The boat is 18.7 with a 60 inch bottom and a 78 inch beam 
I put a 109 digital tour guide for the trolling motor. 
Sonar and gps up front is a lx26 networked back to my HDS8 with structure scan, gps and chartplotter on the console. I am putting two 8 foot power poles on the back
The motor is an optimax 115 with a jet conversion. 
Still breaking in the motor. Had it at 33mph with only 5000 rpms


----------



## fender66 (Aug 25, 2011)

That's very sweet! Congrats! =D> =D>


----------



## lowe1648 (Aug 25, 2011)

Nice looking boat. Looks like a dance floor for a front deck.


----------



## River Rider (Aug 30, 2011)

That is a great looking boat. Did you do the decking and storage yourself? That is a perfect setup.


----------



## Ellis (Aug 31, 2011)

I wish I was able to do the decking and storage myself!!! I dont have those talents...

I had the boat designed and built custom for me. It is used as a river bass boat.
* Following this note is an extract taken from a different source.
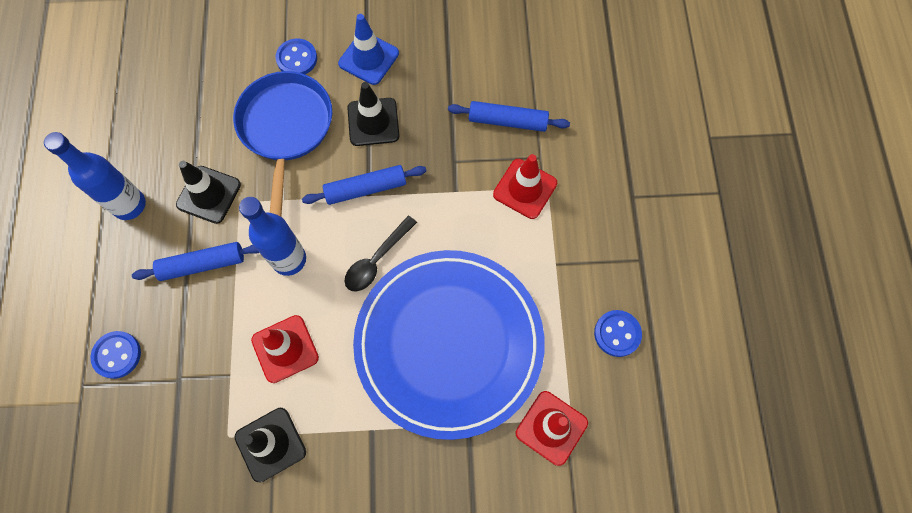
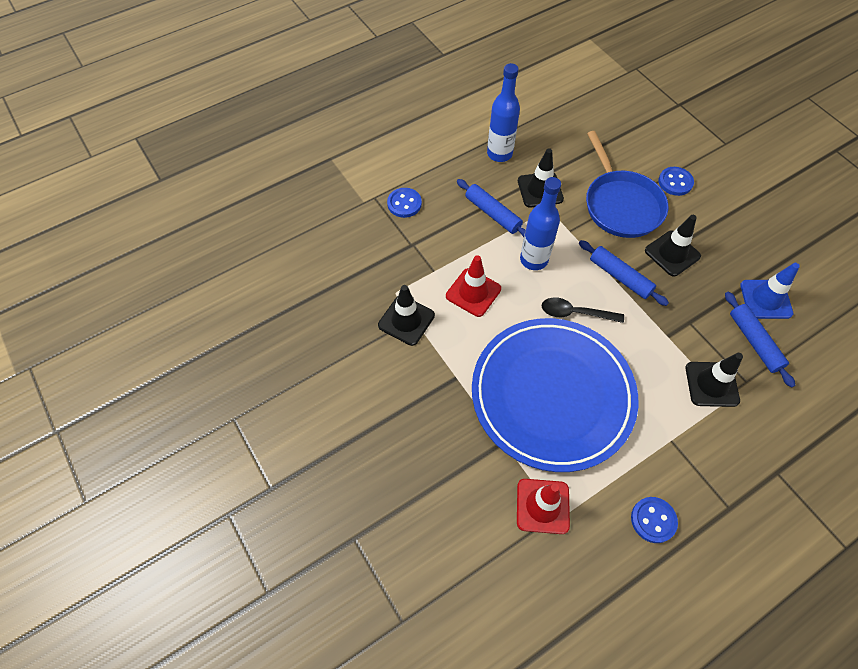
camera: 60 degrees right, 10 degrees down
blue pan [233,71,332,216] -> blue pan turned 105 degrees clockwise [586,131,668,238]
blue traffic cone [338,14,399,85] -> blue traffic cone moved to [740,263,800,319]
red traffic cone [493,154,557,219] -> black traffic cone [686,353,743,407]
I will post some more photos of it soon having a power pole put on Friday and then prefishing for the BASS open on the Arkansas River.

Here are some pictures of the break in Drive up the river.


----------



## fender66 (Aug 31, 2011)

Ellis.....I Love it....great looking boat. What's powering it?


----------



## Ellis (Aug 31, 2011)

I bought a 115 Optimax so I guess 80-85 hp with the Jet. THinking about upgrading to a 150 optimax. only Running 30 mph on GPS.

Taking it in to have the motor raised a half in friday and running it to see if I can get it to the 33-35 mph range


----------